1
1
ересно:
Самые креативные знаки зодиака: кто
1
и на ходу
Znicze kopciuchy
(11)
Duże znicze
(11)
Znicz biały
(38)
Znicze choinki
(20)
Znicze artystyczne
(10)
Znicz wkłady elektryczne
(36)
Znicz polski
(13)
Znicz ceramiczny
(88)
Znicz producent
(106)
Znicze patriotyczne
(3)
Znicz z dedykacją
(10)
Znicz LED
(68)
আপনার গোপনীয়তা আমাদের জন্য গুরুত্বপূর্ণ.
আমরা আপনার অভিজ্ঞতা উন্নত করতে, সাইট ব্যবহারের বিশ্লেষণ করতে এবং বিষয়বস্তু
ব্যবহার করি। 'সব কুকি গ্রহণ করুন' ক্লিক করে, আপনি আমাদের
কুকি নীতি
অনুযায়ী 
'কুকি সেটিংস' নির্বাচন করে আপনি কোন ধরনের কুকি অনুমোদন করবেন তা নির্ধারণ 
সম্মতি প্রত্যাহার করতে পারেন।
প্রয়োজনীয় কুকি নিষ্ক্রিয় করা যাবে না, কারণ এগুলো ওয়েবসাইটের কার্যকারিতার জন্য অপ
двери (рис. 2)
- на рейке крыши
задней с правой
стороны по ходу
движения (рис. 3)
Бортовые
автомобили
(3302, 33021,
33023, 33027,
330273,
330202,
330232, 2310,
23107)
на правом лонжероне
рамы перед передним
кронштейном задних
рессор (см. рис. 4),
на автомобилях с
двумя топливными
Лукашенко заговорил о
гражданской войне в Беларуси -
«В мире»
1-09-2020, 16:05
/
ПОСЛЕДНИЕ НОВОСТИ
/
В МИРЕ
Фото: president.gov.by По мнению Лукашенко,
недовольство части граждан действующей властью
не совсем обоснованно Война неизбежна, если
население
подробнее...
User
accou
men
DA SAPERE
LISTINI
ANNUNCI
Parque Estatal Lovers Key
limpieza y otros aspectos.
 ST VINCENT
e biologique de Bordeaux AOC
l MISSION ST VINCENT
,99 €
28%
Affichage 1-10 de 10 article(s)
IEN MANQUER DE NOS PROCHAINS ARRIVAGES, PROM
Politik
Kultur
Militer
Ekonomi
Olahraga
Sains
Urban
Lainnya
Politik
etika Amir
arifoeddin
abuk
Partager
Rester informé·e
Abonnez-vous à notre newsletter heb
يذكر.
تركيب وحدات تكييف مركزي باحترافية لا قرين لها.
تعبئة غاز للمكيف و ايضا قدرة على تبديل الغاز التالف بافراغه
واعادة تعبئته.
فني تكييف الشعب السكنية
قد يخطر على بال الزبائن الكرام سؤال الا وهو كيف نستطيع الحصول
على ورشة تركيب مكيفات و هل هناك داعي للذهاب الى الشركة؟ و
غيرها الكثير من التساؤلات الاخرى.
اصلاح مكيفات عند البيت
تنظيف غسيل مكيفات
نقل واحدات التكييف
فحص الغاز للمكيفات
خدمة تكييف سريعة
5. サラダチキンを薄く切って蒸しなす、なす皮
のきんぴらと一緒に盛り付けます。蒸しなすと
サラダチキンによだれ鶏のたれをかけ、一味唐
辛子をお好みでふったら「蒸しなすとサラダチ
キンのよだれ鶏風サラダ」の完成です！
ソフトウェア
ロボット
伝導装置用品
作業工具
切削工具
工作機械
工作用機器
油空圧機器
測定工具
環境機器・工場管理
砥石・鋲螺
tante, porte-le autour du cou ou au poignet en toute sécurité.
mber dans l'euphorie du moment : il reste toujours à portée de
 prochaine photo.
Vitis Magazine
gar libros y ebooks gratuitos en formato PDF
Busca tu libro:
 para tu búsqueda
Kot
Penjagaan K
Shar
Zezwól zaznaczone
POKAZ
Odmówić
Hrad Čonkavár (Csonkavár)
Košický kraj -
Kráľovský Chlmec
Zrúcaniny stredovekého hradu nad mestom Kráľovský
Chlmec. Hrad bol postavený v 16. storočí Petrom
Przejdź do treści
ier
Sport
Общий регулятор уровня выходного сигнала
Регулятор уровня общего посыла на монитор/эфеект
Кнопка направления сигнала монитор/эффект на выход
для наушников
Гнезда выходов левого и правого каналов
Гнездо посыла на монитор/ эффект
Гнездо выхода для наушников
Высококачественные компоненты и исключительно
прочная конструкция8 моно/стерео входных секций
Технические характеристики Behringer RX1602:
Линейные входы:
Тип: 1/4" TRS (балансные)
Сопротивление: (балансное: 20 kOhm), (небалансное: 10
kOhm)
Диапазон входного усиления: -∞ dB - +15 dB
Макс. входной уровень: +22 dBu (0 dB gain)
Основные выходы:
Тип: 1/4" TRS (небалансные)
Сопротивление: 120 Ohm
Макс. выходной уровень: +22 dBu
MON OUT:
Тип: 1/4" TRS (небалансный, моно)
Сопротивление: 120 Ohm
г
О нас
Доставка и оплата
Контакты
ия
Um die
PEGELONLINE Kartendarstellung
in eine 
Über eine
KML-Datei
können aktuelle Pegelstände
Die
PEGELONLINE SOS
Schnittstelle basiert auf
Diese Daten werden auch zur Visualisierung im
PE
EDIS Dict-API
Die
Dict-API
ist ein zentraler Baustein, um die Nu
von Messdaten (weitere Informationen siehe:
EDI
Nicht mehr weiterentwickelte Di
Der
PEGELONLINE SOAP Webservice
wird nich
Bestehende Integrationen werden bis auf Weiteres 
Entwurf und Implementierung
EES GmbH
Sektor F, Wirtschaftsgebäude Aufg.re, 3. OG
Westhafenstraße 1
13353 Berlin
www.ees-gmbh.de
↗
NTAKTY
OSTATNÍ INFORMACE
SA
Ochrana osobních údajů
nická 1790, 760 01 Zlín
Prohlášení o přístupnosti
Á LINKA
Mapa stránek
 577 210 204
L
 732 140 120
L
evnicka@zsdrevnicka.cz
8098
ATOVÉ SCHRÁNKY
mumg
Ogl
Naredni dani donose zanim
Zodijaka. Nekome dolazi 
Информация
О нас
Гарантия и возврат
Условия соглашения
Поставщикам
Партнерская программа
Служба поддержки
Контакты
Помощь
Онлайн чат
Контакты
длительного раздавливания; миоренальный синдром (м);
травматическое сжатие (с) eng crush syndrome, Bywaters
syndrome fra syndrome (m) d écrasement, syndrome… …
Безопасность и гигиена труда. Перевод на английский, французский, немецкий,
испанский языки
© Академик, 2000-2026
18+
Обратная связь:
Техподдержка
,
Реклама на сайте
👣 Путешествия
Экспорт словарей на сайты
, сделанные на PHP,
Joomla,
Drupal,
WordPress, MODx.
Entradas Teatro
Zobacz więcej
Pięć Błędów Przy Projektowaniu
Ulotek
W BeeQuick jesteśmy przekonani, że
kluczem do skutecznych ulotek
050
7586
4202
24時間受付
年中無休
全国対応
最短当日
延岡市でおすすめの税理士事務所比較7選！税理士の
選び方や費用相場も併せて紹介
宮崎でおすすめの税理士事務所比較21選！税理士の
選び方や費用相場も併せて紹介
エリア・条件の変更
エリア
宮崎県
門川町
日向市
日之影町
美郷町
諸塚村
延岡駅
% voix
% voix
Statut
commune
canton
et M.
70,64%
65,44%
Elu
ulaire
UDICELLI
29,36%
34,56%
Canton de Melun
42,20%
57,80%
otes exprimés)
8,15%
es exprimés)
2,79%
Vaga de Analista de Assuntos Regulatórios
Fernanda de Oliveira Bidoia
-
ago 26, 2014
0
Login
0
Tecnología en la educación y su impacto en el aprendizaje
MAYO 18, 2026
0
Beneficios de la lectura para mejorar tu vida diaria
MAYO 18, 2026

━━━━━━━━━━━━━━━━━━━━

WHAT THE EXERCISE ASKS: Take the data above and return it exactly.

EXERCISE ANSWER:
1
1
ересно:
Самые креативные знаки зодиака: кто
1
и на ходу
Znicze kopciuchy
(11)
Duże znicze
(11)
Znicz biały
(38)
Znicze choinki
(20)
Znicze artystyczne
(10)
Znicz wkłady elektryczne
(36)
Znicz polski
(13)
Znicz ceramiczny
(88)
Znicz producent
(106)
Znicze patriotyczne
(3)
Znicz z dedykacją
(10)
Znicz LED
(68)
আপনার গোপনীয়তা আমাদের জন্য গুরুত্বপূর্ণ.
আমরা আপনার অভিজ্ঞতা উন্নত করতে, সাইট ব্যবহারের বিশ্লেষণ করতে এবং বিষয়বস্তু
ব্যবহার করি। 'সব কুকি গ্রহণ করুন' ক্লিক করে, আপনি আমাদের
কুকি নীতি
অনুযায়ী 
'কুকি সেটিংস' নির্বাচন করে আপনি কোন ধরনের কুকি অনুমোদন করবেন তা নির্ধারণ 
সম্মতি প্রত্যাহার করতে পারেন।
প্রয়োজনীয় কুকি নিষ্ক্রিয় করা যাবে না, কারণ এগুলো ওয়েবসাইটের কার্যকারিতার জন্য অপ
двери (рис. 2)
- на рейке крыши
задней с правой
стороны по ходу
движения (рис. 3)
Бортовые
автомобили
(3302, 33021,
33023, 33027,
330273,
330202,
330232, 2310,
23107)
на правом лонжероне
рамы перед передним
кронштейном задних
рессор (см. рис. 4),
на автомобилях с
двумя топливными
Лукашенко заговорил о
гражданской войне в Беларуси -
«В мире»
1-09-2020, 16:05
/
ПОСЛЕДНИЕ НОВОСТИ
/
В МИРЕ
Фото: president.gov.by По мнению Лукашенко,
недовольство части граждан действующей властью
не совсем обоснованно Война неизбежна, если
население
подробнее...
User
accou
men
DA SAPERE
LISTINI
ANNUNCI
Parque Estatal Lovers Key
limpieza y otros aspectos.
 ST VINCENT
e biologique de Bordeaux AOC
l MISSION ST VINCENT
,99 €
28%
Affichage 1-10 de 10 article(s)
IEN MANQUER DE NOS PROCHAINS ARRIVAGES, PROM
Politik
Kultur
Militer
Ekonomi
Olahraga
Sains
Urban
Lainnya
Politik
etika Amir
arifoeddin
abuk
Partager
Rester informé·e
Abonnez-vous à notre newsletter heb
يذكر.
تركيب وحدات تكييف مركزي باحترافية لا قرين لها.
تعبئة غاز للمكيف و ايضا قدرة على تبديل الغاز التالف بافراغه
واعادة تعبئته.
فني تكييف الشعب السكنية
قد يخطر على بال الزبائن الكرام سؤال الا وهو كيف نستطيع الحصول
على ورشة تركيب مكيفات و هل هناك داعي للذهاب الى الشركة؟ و
غيرها الكثير من التساؤلات الاخرى.
اصلاح مكيفات عند البيت
تنظيف غسيل مكيفات
نقل واحدات التكييف
فحص الغاز للمكيفات
خدمة تكييف سريعة
5. サラダチキンを薄く切って蒸しなす、なす皮
のきんぴらと一緒に盛り付けます。蒸しなすと
サラダチキンによだれ鶏のたれをかけ、一味唐
辛子をお好みでふったら「蒸しなすとサラダチ
キンのよだれ鶏風サラダ」の完成です！
ソフトウェア
ロボット
伝導装置用品
作業工具
切削工具
工作機械
工作用機器
油空圧機器
測定工具
環境機器・工場管理
砥石・鋲螺
tante, porte-le autour du cou ou au poignet en toute sécurité.
mber dans l'euphorie du moment : il reste toujours à portée de
 prochaine photo.
Vitis Magazine
gar libros y ebooks gratuitos en formato PDF
Busca tu libro:
 para tu búsqueda
Kot
Penjagaan K
Shar
Zezwól zaznaczone
POKAZ
Odmówić
Hrad Čonkavár (Csonkavár)
Košický kraj -
Kráľovský Chlmec
Zrúcaniny stredovekého hradu nad mestom Kráľovský
Chlmec. Hrad bol postavený v 16. storočí Petrom
Przejdź do treści
ier
Sport
Общий регулятор уровня выходного сигнала
Регулятор уровня общего посыла на монитор/эфеект
Кнопка направления сигнала монитор/эффект на выход
для наушников
Гнезда выходов левого и правого каналов
Гнездо посыла на монитор/ эффект
Гнездо выхода для наушников
Высококачественные компоненты и исключительно
прочная конструкция8 моно/стерео входных секций
Технические характеристики Behringer RX1602:
Линейные входы:
Тип: 1/4" TRS (балансные)
Сопротивление: (балансное: 20 kOhm), (небалансное: 10
kOhm)
Диапазон входного усиления: -∞ dB - +15 dB
Макс. входной уровень: +22 dBu (0 dB gain)
Основные выходы:
Тип: 1/4" TRS (небалансные)
Сопротивление: 120 Ohm
Макс. выходной уровень: +22 dBu
MON OUT:
Тип: 1/4" TRS (небалансный, моно)
Сопротивление: 120 Ohm
г
О нас
Доставка и оплата
Контакты
ия
Um die
PEGELONLINE Kartendarstellung
in eine 
Über eine
KML-Datei
können aktuelle Pegelstände
Die
PEGELONLINE SOS
Schnittstelle basiert auf
Diese Daten werden auch zur Visualisierung im
PE
EDIS Dict-API
Die
Dict-API
ist ein zentraler Baustein, um die Nu
von Messdaten (weitere Informationen siehe:
EDI
Nicht mehr weiterentwickelte Di
Der
PEGELONLINE SOAP Webservice
wird nich
Bestehende Integrationen werden bis auf Weiteres 
Entwurf und Implementierung
EES GmbH
Sektor F, Wirtschaftsgebäude Aufg.re, 3. OG
Westhafenstraße 1
13353 Berlin
www.ees-gmbh.de
↗
NTAKTY
OSTATNÍ INFORMACE
SA
Ochrana osobních údajů
nická 1790, 760 01 Zlín
Prohlášení o přístupnosti
Á LINKA
Mapa stránek
 577 210 204
L
 732 140 120
L
evnicka@zsdrevnicka.cz
8098
ATOVÉ SCHRÁNKY
mumg
Ogl
Naredni dani donose zanim
Zodijaka. Nekome dolazi 
Информация
О нас
Гарантия и возврат
Условия соглашения
Поставщикам
Партнерская программа
Служба поддержки
Контакты
Помощь
Онлайн чат
Контакты
длительного раздавливания; миоренальный синдром (м);
травматическое сжатие (с) eng crush syndrome, Bywaters
syndrome fra syndrome (m) d écrasement, syndrome… …
Безопасность и гигиена труда. Перевод на английский, французский, немецкий,
испанский языки
© Академик, 2000-2026
18+
Обратная связь:
Техподдержка
,
Реклама на сайте
👣 Путешествия
Экспорт словарей на сайты
, сделанные на PHP,
Joomla,
Drupal,
WordPress, MODx.
Entradas Teatro
Zobacz więcej
Pięć Błędów Przy Projektowaniu
Ulotek
W BeeQuick jesteśmy przekonani, że
kluczem do skutecznych ulotek
050
7586
4202
24時間受付
年中無休
全国対応
最短当日
延岡市でおすすめの税理士事務所比較7選！税理士の
選び方や費用相場も併せて紹介
宮崎でおすすめの税理士事務所比較21選！税理士の
選び方や費用相場も併せて紹介
エリア・条件の変更
エリア
宮崎県
門川町
日向市
日之影町
美郷町
諸塚村
延岡駅
% voix
% voix
Statut
commune
canton
et M.
70,64%
65,44%
Elu
ulaire
UDICELLI
29,36%
34,56%
Canton de Melun
42,20%
57,80%
otes exprimés)
8,15%
es exprimés)
2,79%
Vaga de Analista de Assuntos Regulatórios
Fernanda de Oliveira Bidoia
-
ago 26, 2014
0
Login
0
Tecnología en la educación y su impacto en el aprendizaje
MAYO 18, 2026
0
Beneficios de la lectura para mejorar tu vida diaria
MAYO 18, 2026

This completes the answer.